Saved entries
◇ ◇ ◇ ◇

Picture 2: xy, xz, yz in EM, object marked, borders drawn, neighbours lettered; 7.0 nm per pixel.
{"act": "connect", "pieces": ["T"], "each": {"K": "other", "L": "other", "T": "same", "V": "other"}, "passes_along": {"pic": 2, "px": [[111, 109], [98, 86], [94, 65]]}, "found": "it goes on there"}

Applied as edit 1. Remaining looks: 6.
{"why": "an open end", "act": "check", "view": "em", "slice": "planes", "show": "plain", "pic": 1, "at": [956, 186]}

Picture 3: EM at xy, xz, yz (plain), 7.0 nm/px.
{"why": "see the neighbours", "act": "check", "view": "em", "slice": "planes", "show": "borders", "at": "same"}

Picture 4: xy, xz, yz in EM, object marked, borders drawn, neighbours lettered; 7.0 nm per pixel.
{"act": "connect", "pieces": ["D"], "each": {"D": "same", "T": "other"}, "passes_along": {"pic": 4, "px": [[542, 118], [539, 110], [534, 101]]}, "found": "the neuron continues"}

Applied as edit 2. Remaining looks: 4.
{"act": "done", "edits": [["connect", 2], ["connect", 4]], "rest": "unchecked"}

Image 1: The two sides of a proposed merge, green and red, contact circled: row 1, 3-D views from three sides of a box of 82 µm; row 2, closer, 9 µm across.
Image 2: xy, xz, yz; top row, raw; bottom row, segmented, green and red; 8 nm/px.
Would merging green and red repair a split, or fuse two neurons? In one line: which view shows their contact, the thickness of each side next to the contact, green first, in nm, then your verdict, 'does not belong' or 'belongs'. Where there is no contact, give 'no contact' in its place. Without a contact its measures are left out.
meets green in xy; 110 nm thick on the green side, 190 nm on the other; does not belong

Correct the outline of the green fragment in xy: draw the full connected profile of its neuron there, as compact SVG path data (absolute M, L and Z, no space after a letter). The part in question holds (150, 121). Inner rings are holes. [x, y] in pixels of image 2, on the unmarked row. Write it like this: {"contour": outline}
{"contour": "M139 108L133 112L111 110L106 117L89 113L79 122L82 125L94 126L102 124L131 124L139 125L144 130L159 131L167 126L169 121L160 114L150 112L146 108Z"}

◇ ◇ ◇ ◇

* What the task asks
Your answer must be every record above, repeated exactly.

* Response
Picture 2: xy, xz, yz in EM, object marked, borders drawn, neighbours lettered; 7.0 nm per pixel.
{"act": "connect", "pieces": ["T"], "each": {"K": "other", "L": "other", "T": "same", "V": "other"}, "passes_along": {"pic": 2, "px": [[111, 109], [98, 86], [94, 65]]}, "found": "it goes on there"}

Applied as edit 1. Remaining looks: 6.
{"why": "an open end", "act": "check", "view": "em", "slice": "planes", "show": "plain", "pic": 1, "at": [956, 186]}

Picture 3: EM at xy, xz, yz (plain), 7.0 nm/px.
{"why": "see the neighbours", "act": "check", "view": "em", "slice": "planes", "show": "borders", "at": "same"}

Picture 4: xy, xz, yz in EM, object marked, borders drawn, neighbours lettered; 7.0 nm per pixel.
{"act": "connect", "pieces": ["D"], "each": {"D": "same", "T": "other"}, "passes_along": {"pic": 4, "px": [[542, 118], [539, 110], [534, 101]]}, "found": "the neuron continues"}

Applied as edit 2. Remaining looks: 4.
{"act": "done", "edits": [["connect", 2], ["connect", 4]], "rest": "unchecked"}

Image 1: The two sides of a proposed merge, green and red, contact circled: row 1, 3-D views from three sides of a box of 82 µm; row 2, closer, 9 µm across.
Image 2: xy, xz, yz; top row, raw; bottom row, segmented, green and red; 8 nm/px.
Would merging green and red repair a split, or fuse two neurons? In one line: which view shows their contact, the thickness of each side next to the contact, green first, in nm, then your verdict, 'does not belong' or 'belongs'. Where there is no contact, give 'no contact' in its place. Without a contact its measures are left out.
meets green in xy; 110 nm thick on the green side, 190 nm on the other; does not belong

Correct the outline of the green fragment in xy: draw the full connected profile of its neuron there, as compact SVG path data (absolute M, L and Z, no space after a letter). The part in question holds (150, 121). Inner rings are holes. [x, y] in pixels of image 2, on the unmarked row. Write it like this: {"contour": outline}
{"contour": "M139 108L133 112L111 110L106 117L89 113L79 122L82 125L94 126L102 124L131 124L139 125L144 130L159 131L167 126L169 121L160 114L150 112L146 108Z"}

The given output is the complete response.